The Leader’s Floor Lookout: Week of December 16, 2024
When the Founding Fathers wrote the Constitution and set up our government, they separated powers between the three branches to prevent too much concentration of power in one department, vesting legislative power in Congress, executive power in the President, and judicial power in the courts. This separation created a system of checks and balances, allowing the branches to hold each other accountable and prevent any one from amassing too much power with their counteracting ambition.
Under the Biden-Harris Administration, however, federal agencies are running rampant, expanding their authority by assuming the powers of the legislative and judicial branches, in addition to their executive powers, to the displeasure and detriment of the American people: they issue rules with the force of law, exercising legislative powers; enforce those rules, exercising executive powers; and use their own judgment to settle disputes under them, exercising judicial powers.
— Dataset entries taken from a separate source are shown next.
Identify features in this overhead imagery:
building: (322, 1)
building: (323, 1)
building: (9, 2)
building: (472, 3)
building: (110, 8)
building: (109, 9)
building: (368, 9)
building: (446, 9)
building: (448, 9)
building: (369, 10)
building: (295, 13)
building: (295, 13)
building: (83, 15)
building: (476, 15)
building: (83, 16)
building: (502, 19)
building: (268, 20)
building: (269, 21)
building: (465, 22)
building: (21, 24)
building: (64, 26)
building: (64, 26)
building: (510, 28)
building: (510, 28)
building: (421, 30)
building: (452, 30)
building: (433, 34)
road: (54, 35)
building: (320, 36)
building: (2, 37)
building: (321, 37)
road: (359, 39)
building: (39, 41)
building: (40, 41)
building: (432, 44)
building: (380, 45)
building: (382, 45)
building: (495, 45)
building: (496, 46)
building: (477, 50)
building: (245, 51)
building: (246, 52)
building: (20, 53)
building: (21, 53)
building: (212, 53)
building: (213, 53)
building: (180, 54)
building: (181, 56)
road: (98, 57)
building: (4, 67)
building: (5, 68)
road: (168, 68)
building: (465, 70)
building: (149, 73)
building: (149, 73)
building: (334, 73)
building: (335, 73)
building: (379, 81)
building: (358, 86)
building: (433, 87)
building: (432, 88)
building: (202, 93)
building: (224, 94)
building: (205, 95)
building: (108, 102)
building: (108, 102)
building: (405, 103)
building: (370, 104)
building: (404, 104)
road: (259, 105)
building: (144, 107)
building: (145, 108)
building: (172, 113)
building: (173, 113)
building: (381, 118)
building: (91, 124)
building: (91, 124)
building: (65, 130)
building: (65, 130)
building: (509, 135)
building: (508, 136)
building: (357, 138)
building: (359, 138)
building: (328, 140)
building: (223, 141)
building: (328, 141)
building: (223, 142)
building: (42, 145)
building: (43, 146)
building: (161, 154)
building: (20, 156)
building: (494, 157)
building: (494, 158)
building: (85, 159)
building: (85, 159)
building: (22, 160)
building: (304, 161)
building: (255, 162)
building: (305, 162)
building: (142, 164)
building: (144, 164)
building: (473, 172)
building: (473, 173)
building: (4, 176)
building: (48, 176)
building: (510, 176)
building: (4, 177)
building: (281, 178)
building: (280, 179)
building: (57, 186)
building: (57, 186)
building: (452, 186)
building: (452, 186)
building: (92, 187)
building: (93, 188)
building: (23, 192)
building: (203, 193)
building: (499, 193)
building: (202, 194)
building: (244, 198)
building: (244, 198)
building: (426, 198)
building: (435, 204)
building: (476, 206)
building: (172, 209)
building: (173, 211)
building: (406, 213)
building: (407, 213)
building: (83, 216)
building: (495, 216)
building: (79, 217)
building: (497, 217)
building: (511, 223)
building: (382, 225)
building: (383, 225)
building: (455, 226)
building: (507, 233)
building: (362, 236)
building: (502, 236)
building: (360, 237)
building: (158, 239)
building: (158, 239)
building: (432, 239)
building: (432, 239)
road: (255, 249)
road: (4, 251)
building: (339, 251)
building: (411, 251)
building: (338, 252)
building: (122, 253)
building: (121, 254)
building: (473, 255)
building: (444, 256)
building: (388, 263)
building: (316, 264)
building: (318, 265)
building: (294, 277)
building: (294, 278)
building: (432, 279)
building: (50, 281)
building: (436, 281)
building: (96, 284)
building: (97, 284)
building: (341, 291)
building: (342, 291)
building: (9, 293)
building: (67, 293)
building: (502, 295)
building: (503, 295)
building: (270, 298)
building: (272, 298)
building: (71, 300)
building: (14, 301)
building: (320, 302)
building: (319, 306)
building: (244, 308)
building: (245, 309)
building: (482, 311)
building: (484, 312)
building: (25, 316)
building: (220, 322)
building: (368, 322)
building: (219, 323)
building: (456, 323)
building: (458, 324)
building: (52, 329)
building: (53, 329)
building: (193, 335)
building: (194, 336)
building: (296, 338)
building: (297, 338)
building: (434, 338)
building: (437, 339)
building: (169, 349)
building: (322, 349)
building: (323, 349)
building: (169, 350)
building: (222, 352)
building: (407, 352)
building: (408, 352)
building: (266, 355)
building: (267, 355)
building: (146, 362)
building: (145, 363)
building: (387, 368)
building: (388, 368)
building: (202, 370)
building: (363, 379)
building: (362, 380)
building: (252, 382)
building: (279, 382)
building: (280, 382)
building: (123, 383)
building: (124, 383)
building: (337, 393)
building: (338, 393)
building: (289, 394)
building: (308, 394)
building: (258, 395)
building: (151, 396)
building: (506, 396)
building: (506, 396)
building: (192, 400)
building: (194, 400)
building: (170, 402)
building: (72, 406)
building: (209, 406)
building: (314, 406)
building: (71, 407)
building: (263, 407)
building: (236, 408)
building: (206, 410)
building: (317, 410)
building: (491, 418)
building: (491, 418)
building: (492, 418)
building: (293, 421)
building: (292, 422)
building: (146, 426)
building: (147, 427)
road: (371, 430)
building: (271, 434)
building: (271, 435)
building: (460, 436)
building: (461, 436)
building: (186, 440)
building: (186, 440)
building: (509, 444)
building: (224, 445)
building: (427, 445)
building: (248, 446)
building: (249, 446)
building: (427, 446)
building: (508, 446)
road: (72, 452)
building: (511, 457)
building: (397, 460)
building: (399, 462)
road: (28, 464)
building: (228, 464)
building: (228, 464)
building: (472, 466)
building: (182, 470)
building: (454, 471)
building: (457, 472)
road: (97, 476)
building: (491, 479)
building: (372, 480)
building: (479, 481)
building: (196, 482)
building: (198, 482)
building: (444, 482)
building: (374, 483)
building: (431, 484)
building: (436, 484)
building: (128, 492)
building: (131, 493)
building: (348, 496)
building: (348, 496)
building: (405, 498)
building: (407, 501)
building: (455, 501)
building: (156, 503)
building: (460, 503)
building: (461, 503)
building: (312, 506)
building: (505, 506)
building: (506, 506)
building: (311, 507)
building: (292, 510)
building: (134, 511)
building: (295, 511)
To check this overreach of power, the Congressional Review Act of 1996 (CRA) allows Congress to disapprove of agency rules by passing a joint resolution, effectively vetoing dangerous regulations; however, currently, the CRA demands Congress pass a separate joint resolution for each rule it needs to disapprove – slowing Congress’ ability to inhibit burdensome agency regulations and keep the administrative state and its unelected bureaucrats accountable.
This is especially disrupting at the end of a President’s term, when agencies have historically issued many more regulations than previous years, called “midnight rulemaking,” making it even more difficult for Congress to review and, if necessary, disapprove the agencies’ rules.
It is the constitutional purview of Congress to legislate – not federal agencies. By allowing unelected bureaucrats at these agencies to make laws, the power of the American public to hold their government accountable is completely undermined. We can’t let agencies expand their power without limit – we’ve already seen how frequently federal agencies abuse their authority.
H.R. 115, the Midnight Rules Relief Act, sponsored by Rep. Andy Biggs, amends the Congressional Review Act to allow Congress to disapprove multiple rules through one joint resolution if those rules were issued during the last year of a President’s term in office.
House Republicans are stepping up to rein in executive overreach, protect Americans from burdensome regulations, and keep the legislative process transparent and accountable to the American people the way our Founding Fathers intended.